Selected excerpt:
— START —

Bruegel's "The Wedding Dance" Revealed
Updated Jul 20, 2022
The DIA’s exhibition Bruegel's ‘The Wedding Dance’ Revealed is a collaboration between the DIA’s Conservation Department and European Art departments that traces the life of the painting from its creation in 1566 to the present, including the story behind the DIA’s exciting acquisition of the work in 1930. The exhibition also commemorates the 450th anniversary of the artist’s death.
While visitors cannot see the exhibition in person, they can still get a behind the scenes look at “The Wedding Dance’ Revealed” while at home! The museum’s Bruegel team brings slices of the exhibition online. This first installment shares insights about the painting’s panels, underdrawing and paint colors. The bolded phrases below correspond to their matching images in the gallery.
The bugs are long gone, but on the back of the wooden panel on which The Wedding Dance was painted is an open insect tunnel. Although this tunnel is quite small, it is surprising to find, since insects do not usually attack oak. Oak can become more appetizing for an insect if the wood experiences high humidity or a water event and enters the early stages of decomposition. This insect tunnel provided conservators with their first visual clue that the panel had deteriorated with age, a suspicion that was later confirmed by microscopic wood analysis.
Bruegel painted The Wedding Dance on an oak panel made from four individual boards, held together with glue and dowels. The dowels are now hidden from view but visible in an X-radiograph of the painting. However, there are none of the characteristic dowels along the uppermost join, connecting a fifth narrow board. And, wood analysis revealed that this narrow board along the top came from a different tree. This, combined with other evidence, helped conservators determine that the top (fifth) section was a later addition. Bruegel likely never meant for The Wedding Dance to have a horizon.

— END —

Goal of the exercise:
Reproduce word for word the part of the Wedding Dance text that begins at "Bruegel painted The" and stops after "have a horizon.".

Data rows:

— START —

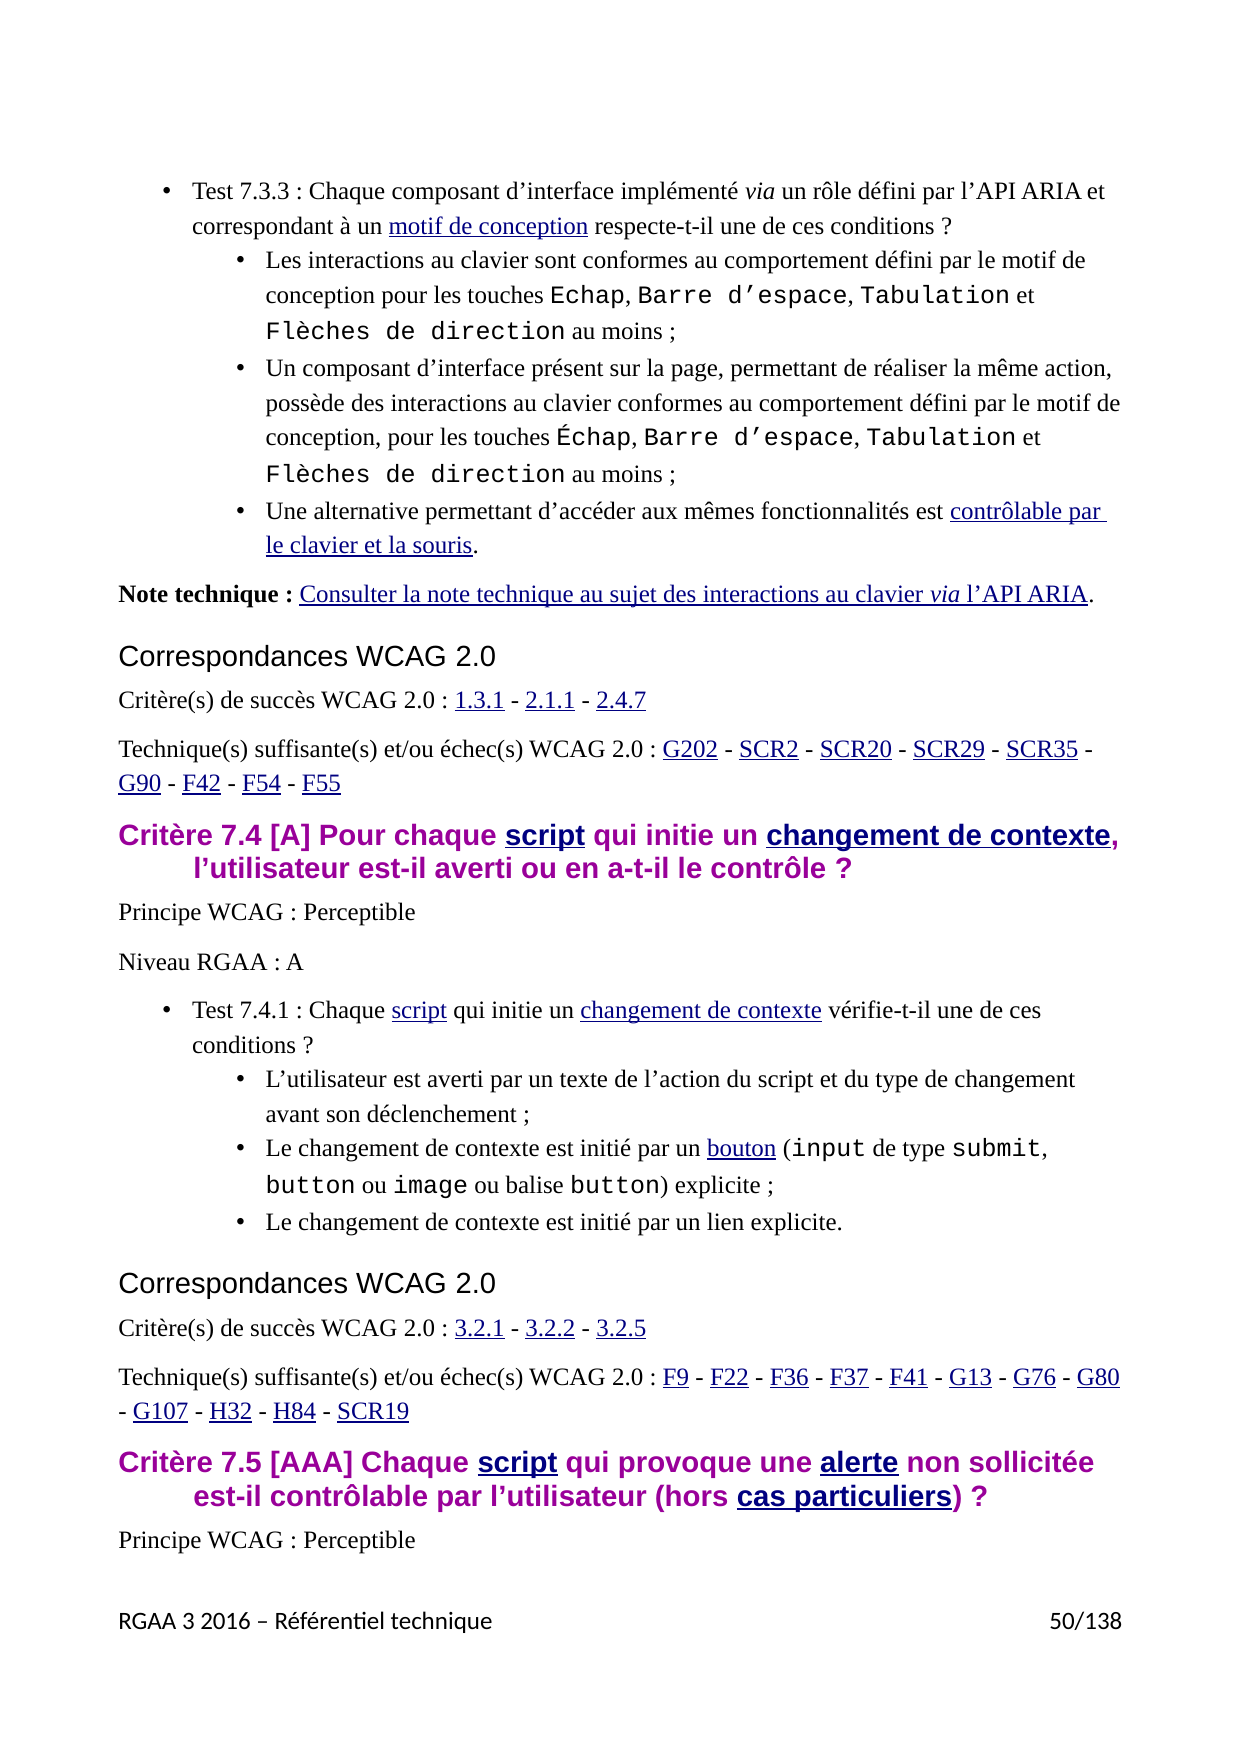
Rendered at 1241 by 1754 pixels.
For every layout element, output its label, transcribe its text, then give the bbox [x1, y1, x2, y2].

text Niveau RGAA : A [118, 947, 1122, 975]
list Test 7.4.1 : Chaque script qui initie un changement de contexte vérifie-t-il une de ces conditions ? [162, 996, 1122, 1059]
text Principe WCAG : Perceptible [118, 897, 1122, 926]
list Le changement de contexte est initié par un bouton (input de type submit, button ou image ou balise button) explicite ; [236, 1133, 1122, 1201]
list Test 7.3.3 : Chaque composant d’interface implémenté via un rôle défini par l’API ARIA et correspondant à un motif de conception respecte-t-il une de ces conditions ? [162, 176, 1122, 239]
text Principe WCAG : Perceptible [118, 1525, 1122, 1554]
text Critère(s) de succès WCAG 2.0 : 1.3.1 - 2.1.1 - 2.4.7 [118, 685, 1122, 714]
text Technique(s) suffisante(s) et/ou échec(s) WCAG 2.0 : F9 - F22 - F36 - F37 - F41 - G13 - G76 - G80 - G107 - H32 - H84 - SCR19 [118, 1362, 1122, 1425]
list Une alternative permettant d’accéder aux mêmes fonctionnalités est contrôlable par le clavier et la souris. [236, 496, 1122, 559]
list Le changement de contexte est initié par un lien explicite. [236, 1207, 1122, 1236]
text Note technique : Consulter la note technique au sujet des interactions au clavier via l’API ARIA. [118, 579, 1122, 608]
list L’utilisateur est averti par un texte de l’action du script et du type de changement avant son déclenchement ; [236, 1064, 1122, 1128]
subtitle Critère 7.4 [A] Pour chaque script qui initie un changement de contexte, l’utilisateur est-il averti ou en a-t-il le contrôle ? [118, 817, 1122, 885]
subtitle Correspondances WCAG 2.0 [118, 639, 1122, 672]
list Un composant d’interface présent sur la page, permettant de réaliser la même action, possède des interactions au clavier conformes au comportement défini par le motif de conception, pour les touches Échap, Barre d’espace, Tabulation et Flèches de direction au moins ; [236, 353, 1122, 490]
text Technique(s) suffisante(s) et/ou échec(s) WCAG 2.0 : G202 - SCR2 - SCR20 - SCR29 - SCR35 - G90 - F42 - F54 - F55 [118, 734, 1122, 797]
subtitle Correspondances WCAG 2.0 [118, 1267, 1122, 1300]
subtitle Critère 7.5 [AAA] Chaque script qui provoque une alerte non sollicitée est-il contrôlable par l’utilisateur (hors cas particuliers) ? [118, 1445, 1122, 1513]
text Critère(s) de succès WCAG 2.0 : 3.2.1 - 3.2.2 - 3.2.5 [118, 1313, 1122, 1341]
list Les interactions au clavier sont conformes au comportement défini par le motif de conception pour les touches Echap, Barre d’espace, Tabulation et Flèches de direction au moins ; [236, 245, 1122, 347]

— END —
— START —

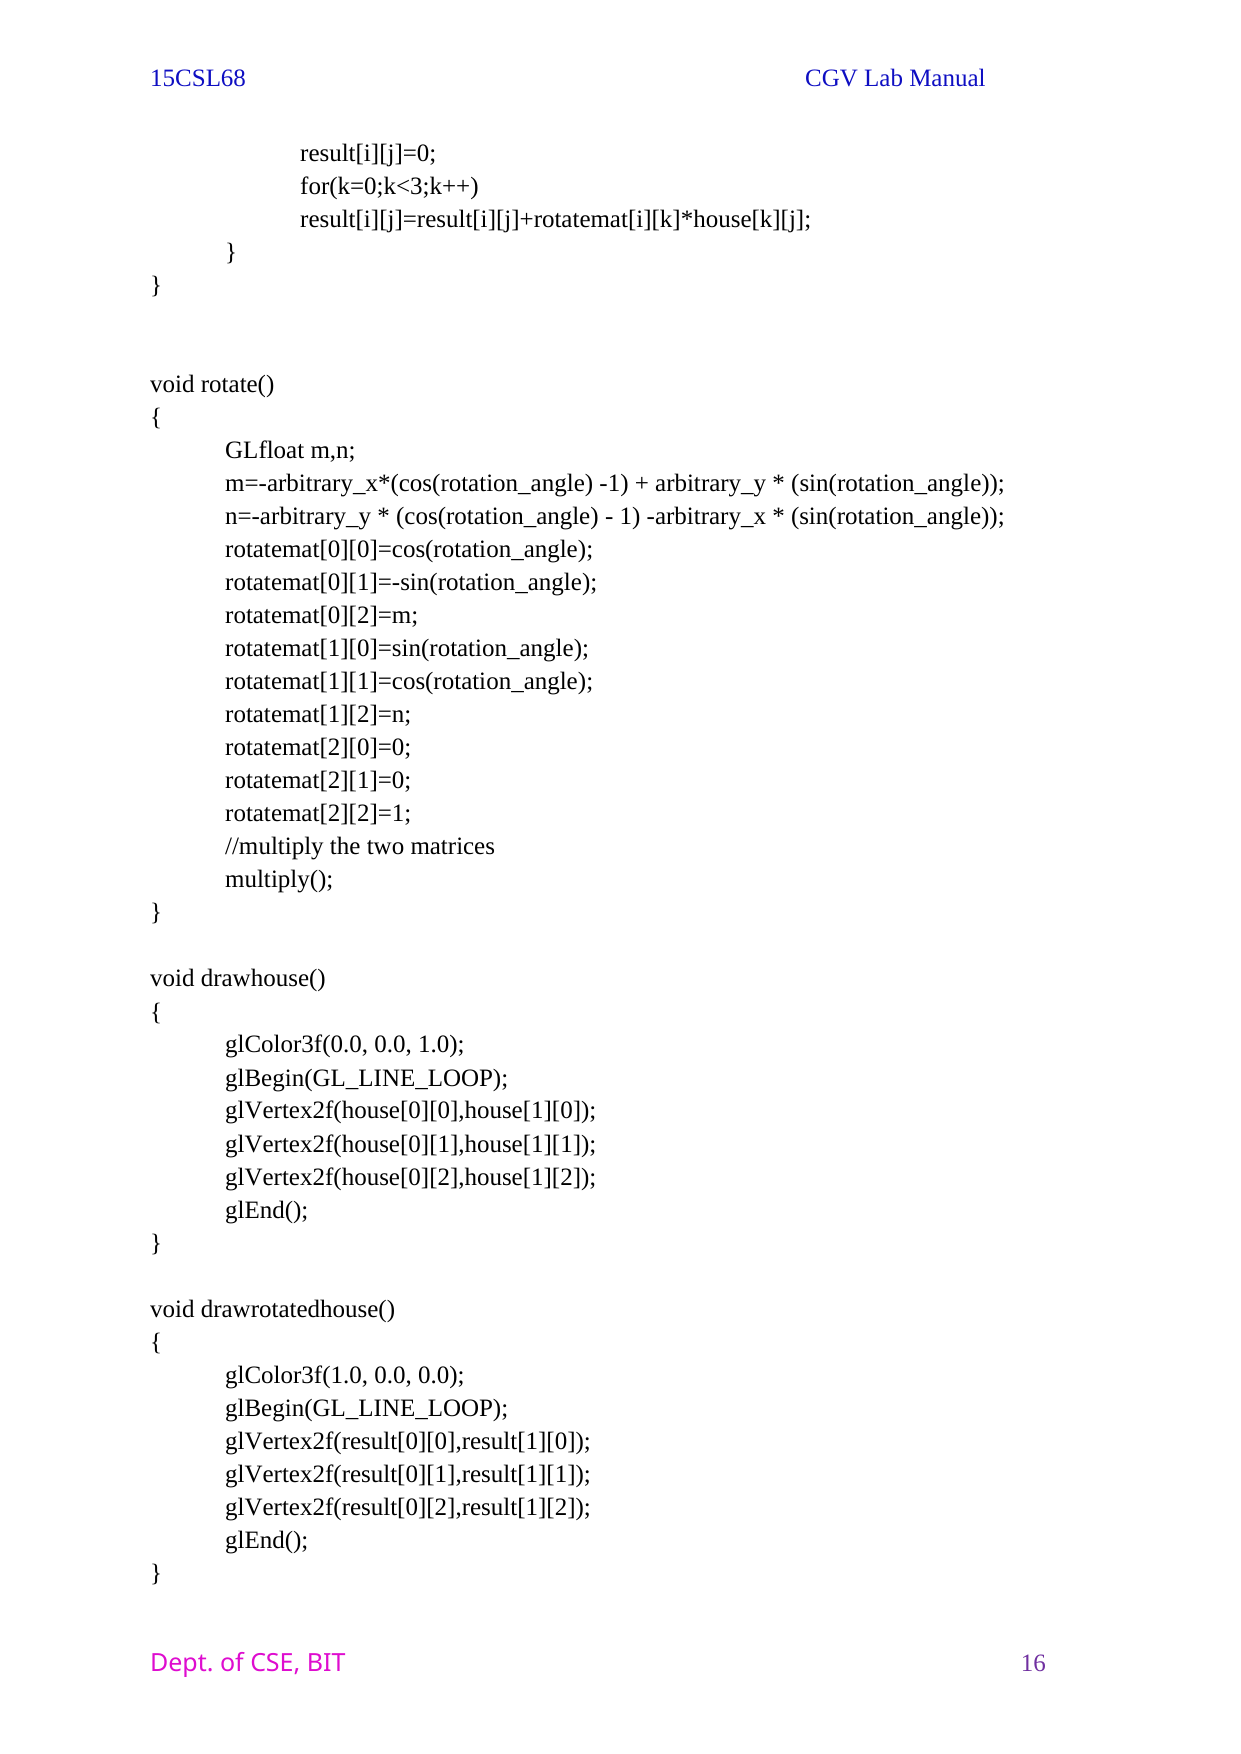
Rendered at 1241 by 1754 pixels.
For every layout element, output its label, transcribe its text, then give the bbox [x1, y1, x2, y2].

— END —
— START —

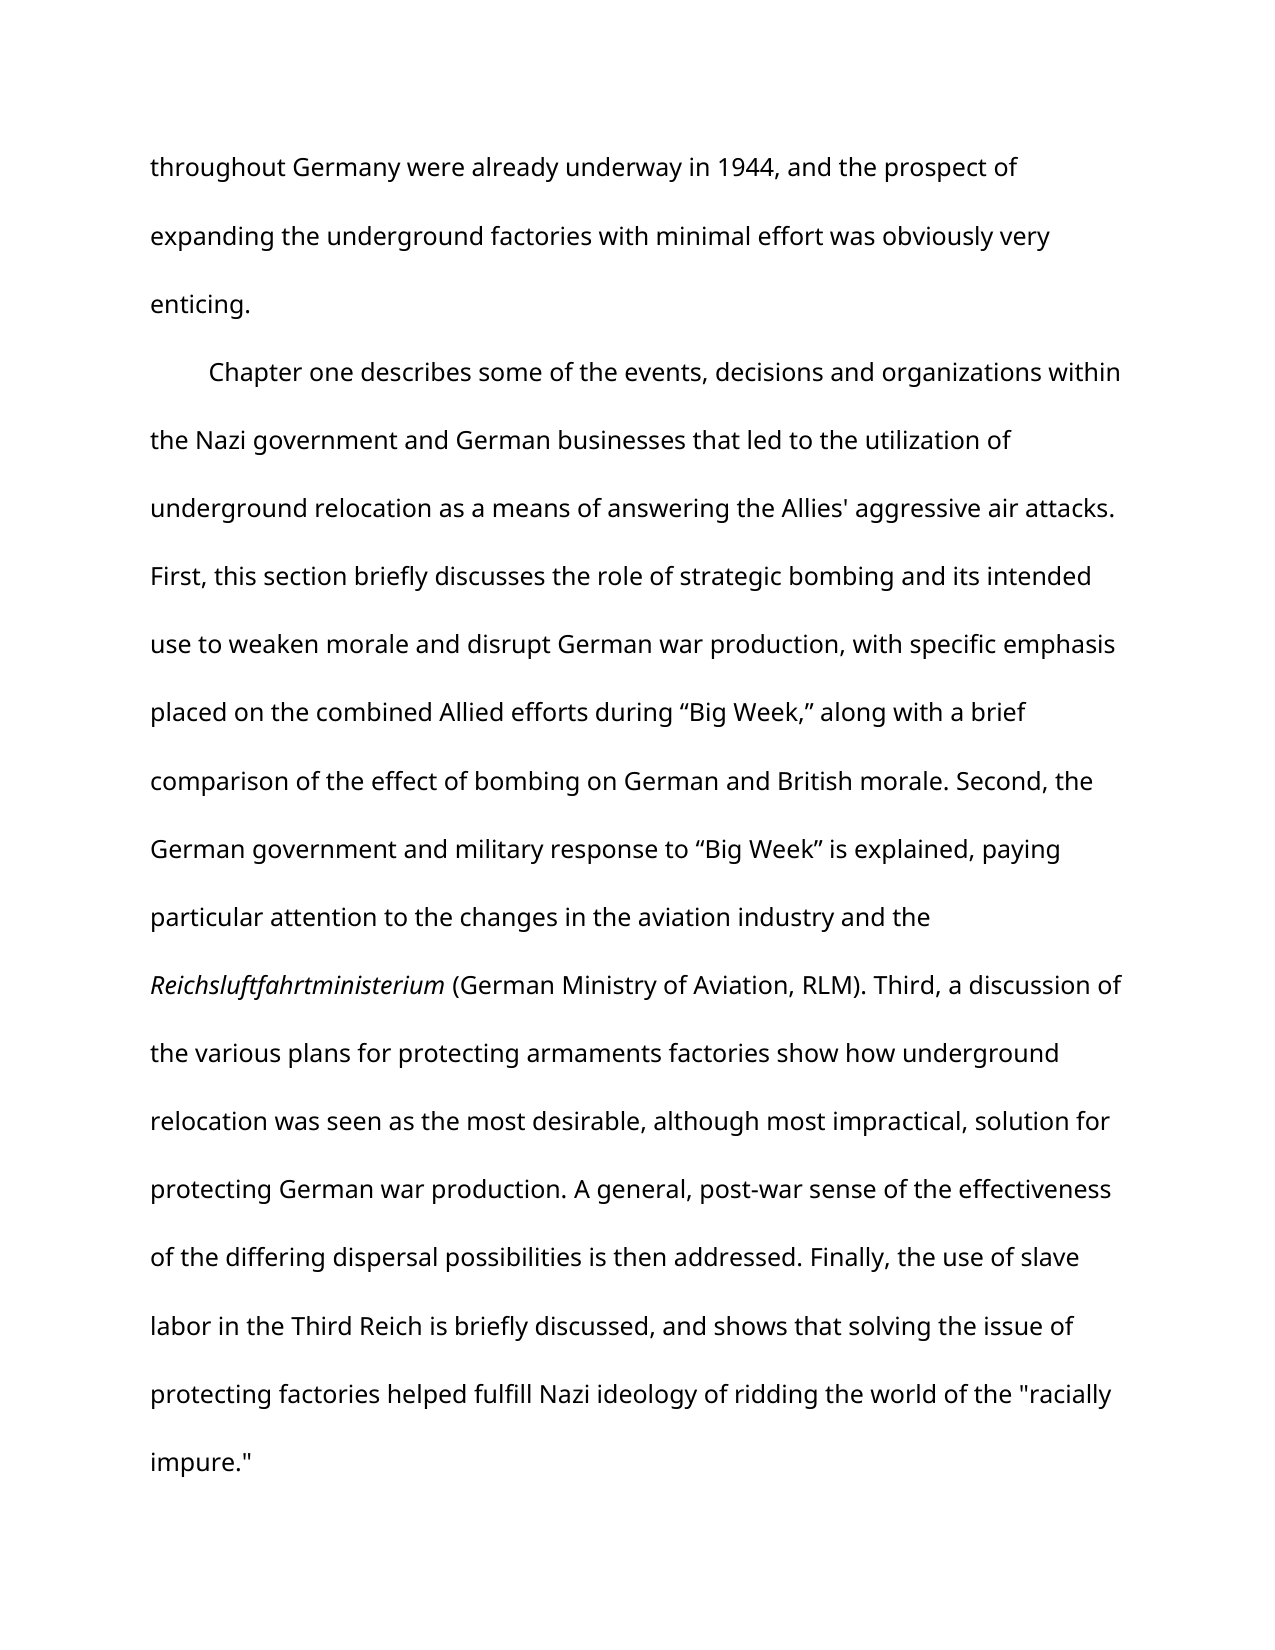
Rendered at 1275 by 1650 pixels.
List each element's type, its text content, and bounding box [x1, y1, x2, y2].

— END —

Output of the task:
Bruegel painted The Wedding Dance on an oak panel made from four individual boards, held together with glue and dowels. The dowels are now hidden from view but visible in an X-radiograph of the painting. However, there are none of the characteristic dowels along the uppermost join, connecting a fifth narrow board. And, wood analysis revealed that this narrow board along the top came from a different tree. This, combined with other evidence, helped conservators determine that the top (fifth) section was a later addition. Bruegel likely never meant for The Wedding Dance to have a horizon.